When we first set up The SmartStream Reference Data Utility (RDU) with three top tier banks (Goldman Sachs, JP Morgan and Morgan Stanley) it was a real eye opener in terms of how the banks came together to share the value proposition with a vendor. They pretty much drove the roadmap for the reference data business in terms of what it delivered, the asset classes services to be covered, how to raise the profile of SmartStream RDU and the required investments in the expertise. Their input was invaluable. What we found is that often they did not necessarily want to reinvent the wheel but wanted standardised solutions and processes that could leverage economies of scale.

Big data has become a major theme over the past ten years. What have been some of the biggest challenges?

The wealth of information going through financial institutions continues to grow in tandem with the advances and spread of technology. The ability to make sense of the data was originally perceived as a ‘nice to have’ by many institutions and was mainly driven by the rollout of CRM systems and the desire to better serve clients. This soon evolved to be an existential prerogative for many financial institutions. Today, the ability to understand and leverage big data is critical to any bank’s ability to preserve its competitive advantage, understand its clients’ needs, and address risk management and regulatory and operating requirements. The importance of reliable and clean data is paramount to any financial institution. High quality data is also a prerequisite for any institution wishing to leverage Artificial Intelligence.

It may have started out as hype with several initiatives that did not have real life uses but that is changing. AI is heavily dependent on the data coming in and while in the past, some banks were hesitant releasing their data there is a realisation they need to contribute if they want to benefit from AI. This will require a retooling of the skillsets of financial services and will have a massive impact on the overall educational system in terms of offering courses on these subjects.

How have these trends impacted SmartStream?

Our solutions have naturally evolved over the years to handle the greater processing powers and the transaction volumes at financial institutions.
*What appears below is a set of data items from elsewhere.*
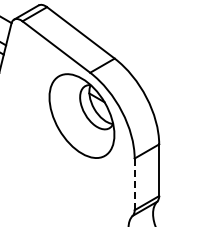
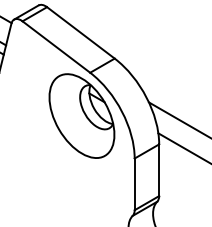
line at (178, 119): none -> present
line at (183, 147): none -> present
line at (134, 184): dashed -> solid
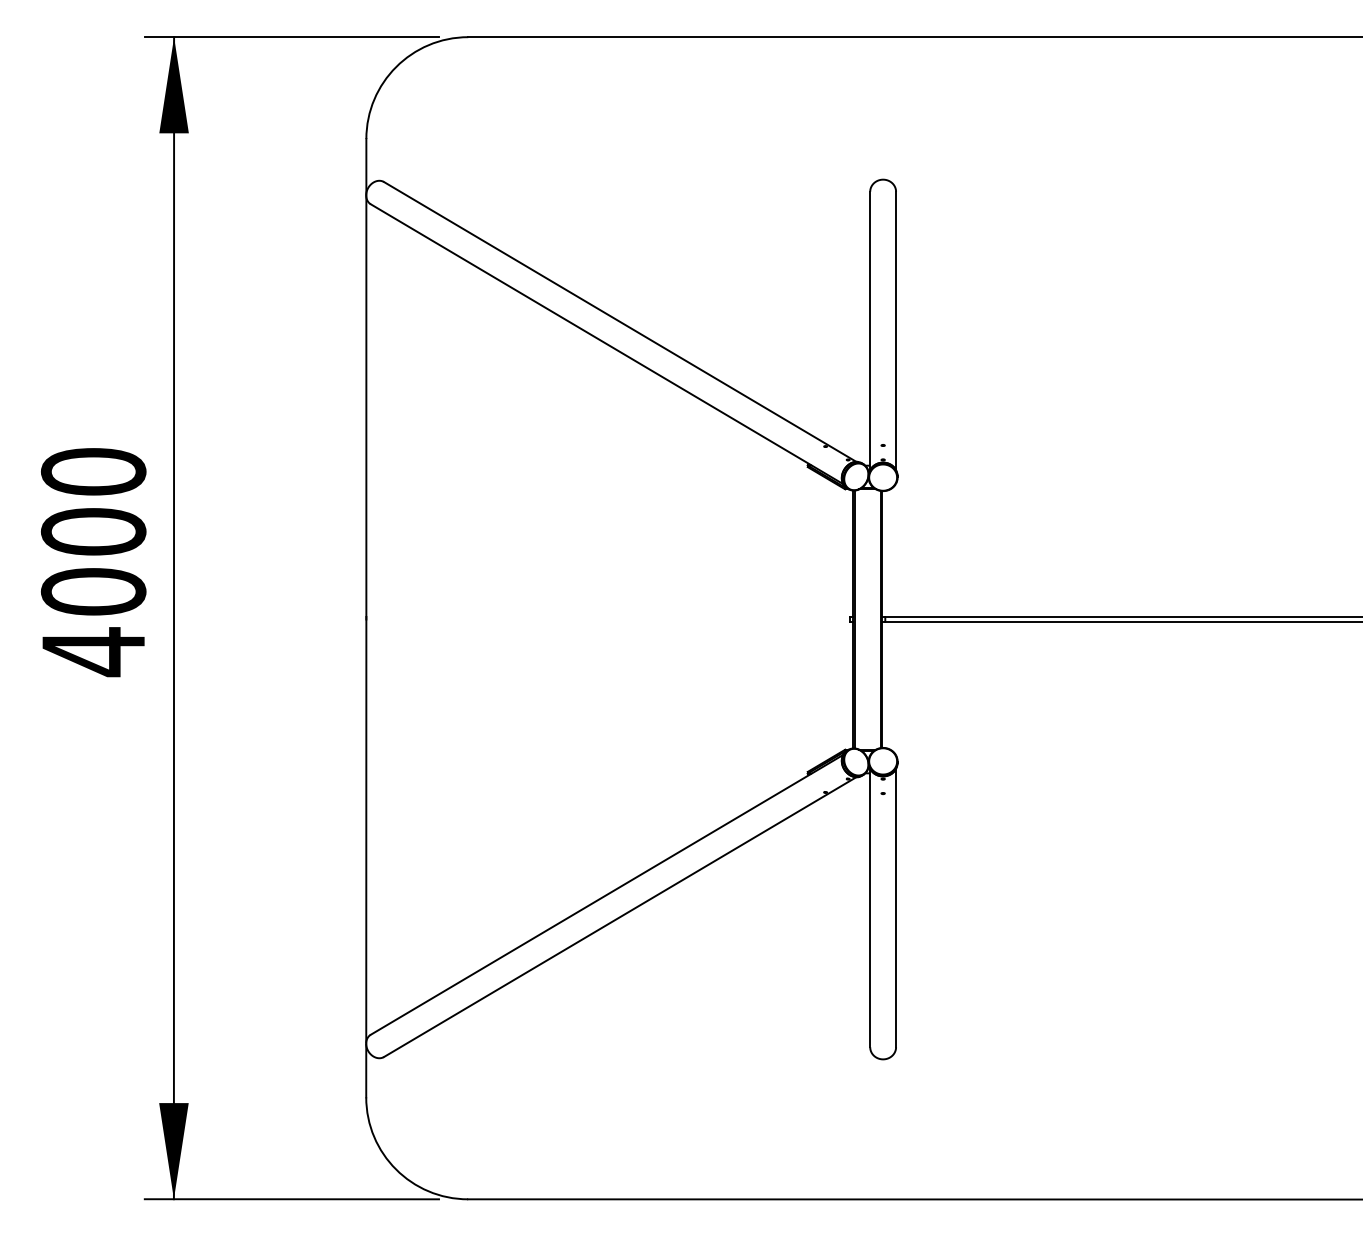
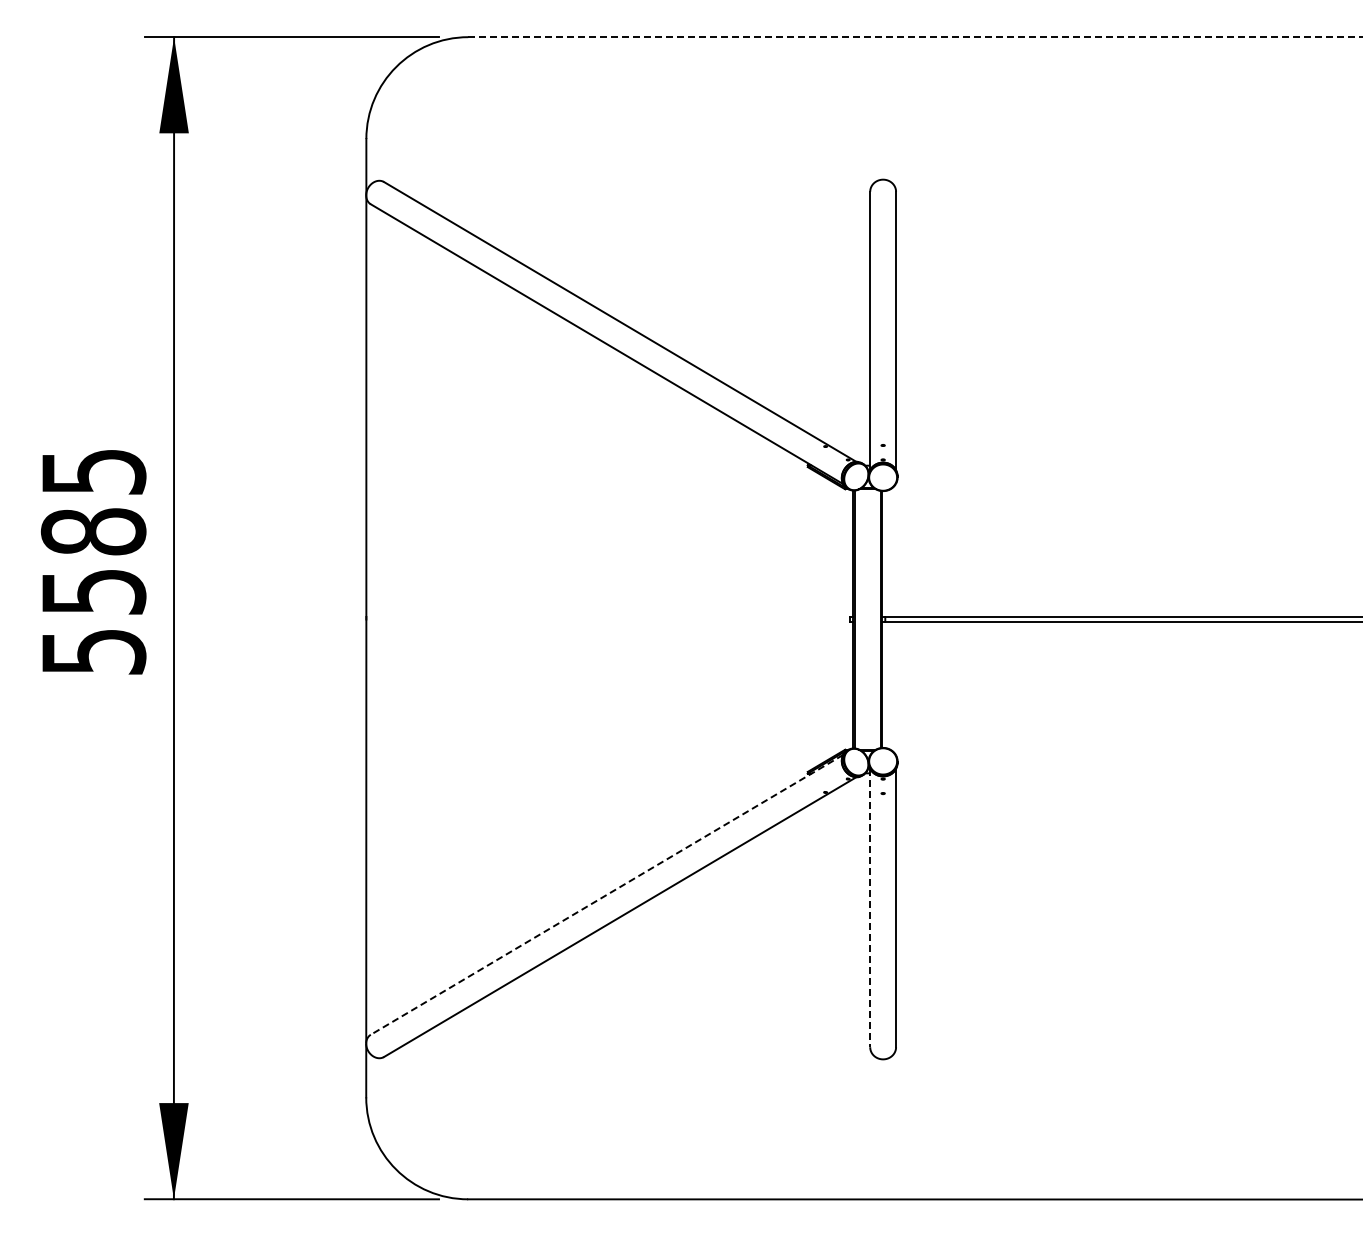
line at (915, 37): solid -> dashed
text at (93, 562): 4000 -> 5585
line at (606, 894): solid -> dashed
line at (870, 908): solid -> dashed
This evolution resulted in our solutions’ ability to analyse and reconcile millions of transactions a day, to seamlessly identify exceptions, and to disseminate the required information to its users. Our new Artificial Intelligence offerings, will further enhance our solutions’ abilities to address the above, and provide the machine learning capabilities that would flag data anomalies, and learn what mitigating actions users undertake.

How do you see the industry developing in the future?
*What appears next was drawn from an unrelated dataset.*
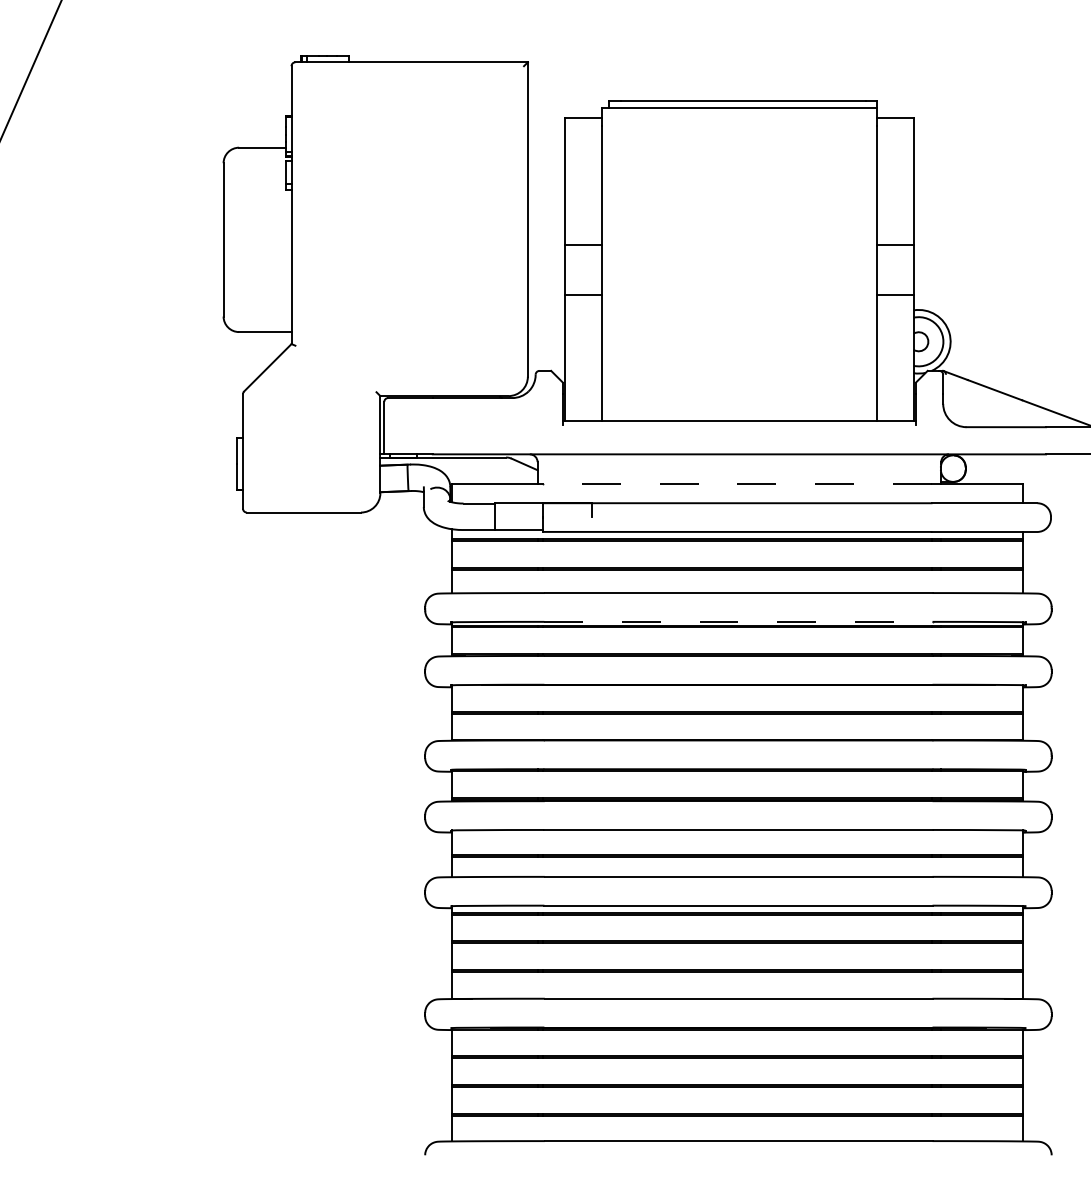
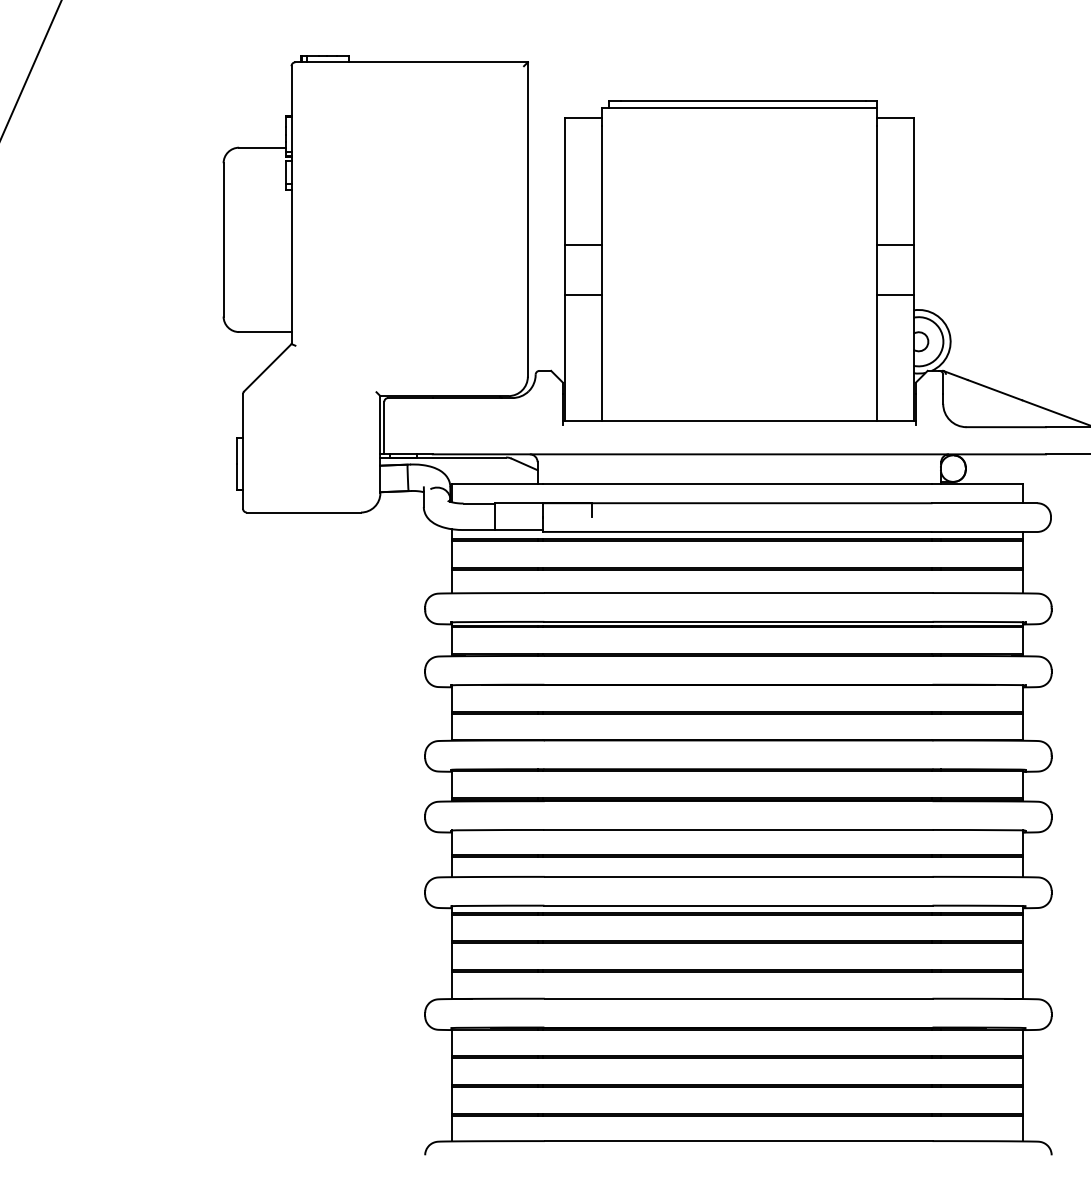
line at (736, 483): dashed -> solid
line at (738, 621): dashed -> solid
I was at a conference recently and there was a great deal of buzz about several new initiatives. When you see a seasoned banker talking to a 24 year old entrepreneur it is a good indication of how things have changed over the past ten years. While I suspect a lot of these initiatives might wither away over the coming few years for one reason or another, I do believe that the industry should have a responsibility towards mentoring and nurturing the disrupters. Funding innovation is important, but it is not necessarily more important than supporting entrepreneurs in gaining access to new markets, developing their skill sets, or giving them advice on operational challenges. We work with Overall, I think we will see new and disruptive technology that will continue to fundamentally change the way we work. I wish I had a crystal ball but I am very optimistic about the future.